-- begin --

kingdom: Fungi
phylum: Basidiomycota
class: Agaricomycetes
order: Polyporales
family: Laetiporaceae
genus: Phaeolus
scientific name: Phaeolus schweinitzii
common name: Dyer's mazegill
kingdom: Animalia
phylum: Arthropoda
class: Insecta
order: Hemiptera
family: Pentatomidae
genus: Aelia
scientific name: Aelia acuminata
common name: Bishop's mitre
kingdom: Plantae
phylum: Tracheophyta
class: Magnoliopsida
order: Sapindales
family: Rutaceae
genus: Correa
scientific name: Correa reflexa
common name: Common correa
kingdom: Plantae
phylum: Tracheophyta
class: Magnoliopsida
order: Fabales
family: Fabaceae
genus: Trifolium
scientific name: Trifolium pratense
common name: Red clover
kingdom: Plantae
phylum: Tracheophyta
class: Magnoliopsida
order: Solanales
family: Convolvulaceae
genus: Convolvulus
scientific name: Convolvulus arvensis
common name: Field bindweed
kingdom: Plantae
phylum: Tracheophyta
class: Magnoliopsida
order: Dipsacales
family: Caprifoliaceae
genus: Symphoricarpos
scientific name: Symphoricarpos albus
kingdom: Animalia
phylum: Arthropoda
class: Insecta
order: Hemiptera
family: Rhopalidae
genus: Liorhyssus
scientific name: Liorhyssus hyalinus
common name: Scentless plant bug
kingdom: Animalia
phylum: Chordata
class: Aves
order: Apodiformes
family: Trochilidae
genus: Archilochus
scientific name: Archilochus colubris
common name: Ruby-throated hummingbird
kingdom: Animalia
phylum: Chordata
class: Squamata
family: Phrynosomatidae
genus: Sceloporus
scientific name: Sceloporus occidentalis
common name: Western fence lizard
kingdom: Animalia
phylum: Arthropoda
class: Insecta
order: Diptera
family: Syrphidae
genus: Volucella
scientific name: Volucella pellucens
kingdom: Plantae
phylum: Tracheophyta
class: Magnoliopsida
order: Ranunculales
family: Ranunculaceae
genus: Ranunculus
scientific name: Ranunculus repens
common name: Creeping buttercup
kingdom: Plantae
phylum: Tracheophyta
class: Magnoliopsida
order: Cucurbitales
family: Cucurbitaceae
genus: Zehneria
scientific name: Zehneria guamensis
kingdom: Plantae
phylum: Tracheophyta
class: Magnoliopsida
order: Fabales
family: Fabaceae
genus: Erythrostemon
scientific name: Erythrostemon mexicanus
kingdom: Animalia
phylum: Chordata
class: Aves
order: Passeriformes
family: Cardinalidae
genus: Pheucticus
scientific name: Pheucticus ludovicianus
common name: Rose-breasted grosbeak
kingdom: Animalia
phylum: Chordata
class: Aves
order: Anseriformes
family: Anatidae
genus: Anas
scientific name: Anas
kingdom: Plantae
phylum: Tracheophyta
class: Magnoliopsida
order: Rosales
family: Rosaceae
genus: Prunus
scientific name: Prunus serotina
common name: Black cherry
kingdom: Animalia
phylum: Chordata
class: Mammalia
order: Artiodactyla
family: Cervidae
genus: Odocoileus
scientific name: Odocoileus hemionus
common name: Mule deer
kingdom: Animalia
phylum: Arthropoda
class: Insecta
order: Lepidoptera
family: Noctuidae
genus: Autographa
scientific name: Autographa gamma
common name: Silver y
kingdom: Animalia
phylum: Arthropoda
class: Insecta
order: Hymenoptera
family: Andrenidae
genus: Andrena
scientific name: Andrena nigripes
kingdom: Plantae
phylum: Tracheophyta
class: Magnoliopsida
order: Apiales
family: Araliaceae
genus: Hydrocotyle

-- end --

• [EXERCISE BRIEF]: Starting at the line that contains "order: Apodiformes" and stopping after the line that contains "genus: Prunus", put the lines of the records into a numbered list. Leave out any blank lines.

• [SOLVED PROBLEM]:
1. order: Apodiformes
2. family: Trochilidae
3. genus: Archilochus
4. scientific name: Archilochus colubris
5. common name: Ruby-throated hummingbird
6. kingdom: Animalia
7. phylum: Chordata
8. class: Squamata
9. family: Phrynosomatidae
10. genus: Sceloporus
11. scientific name: Sceloporus occidentalis
12. common name: Western fence lizard
13. kingdom: Animalia
14. phylum: Arthropoda
15. class: Insecta
16. order: Diptera
17. family: Syrphidae
18. genus: Volucella
19. scientific name: Volucella pellucens
20. kingdom: Plantae
21. phylum: Tracheophyta
22. class: Magnoliopsida
23. order: Ranunculales
24. family: Ranunculaceae
25. genus: Ranunculus
26. scientific name: Ranunculus repens
27. common name: Creeping buttercup
28. kingdom: Plantae
29. phylum: Tracheophyta
30. class: Magnoliopsida
31. order: Cucurbitales
32. family: Cucurbitaceae
33. genus: Zehneria
34. scientific name: Zehneria guamensis
35. kingdom: Plantae
36. phylum: Tracheophyta
37. class: Magnoliopsida
38. order: Fabales
39. family: Fabaceae
40. genus: Erythrostemon
41. scientific name: Erythrostemon mexicanus
42. kingdom: Animalia
43. phylum: Chordata
44. class: Aves
45. order: Passeriformes
46. family: Cardinalidae
47. genus: Pheucticus
48. scientific name: Pheucticus ludovicianus
49. common name: Rose-breasted grosbeak
50. kingdom: Animalia
51. phylum: Chordata
52. class: Aves
53. order: Anseriformes
54. family: Anatidae
55. genus: Anas
56. scientific name: Anas
57. kingdom: Plantae
58. phylum: Tracheophyta
59. class: Magnoliopsida
60. order: Rosales
61. family: Rosaceae
62. genus: Prunus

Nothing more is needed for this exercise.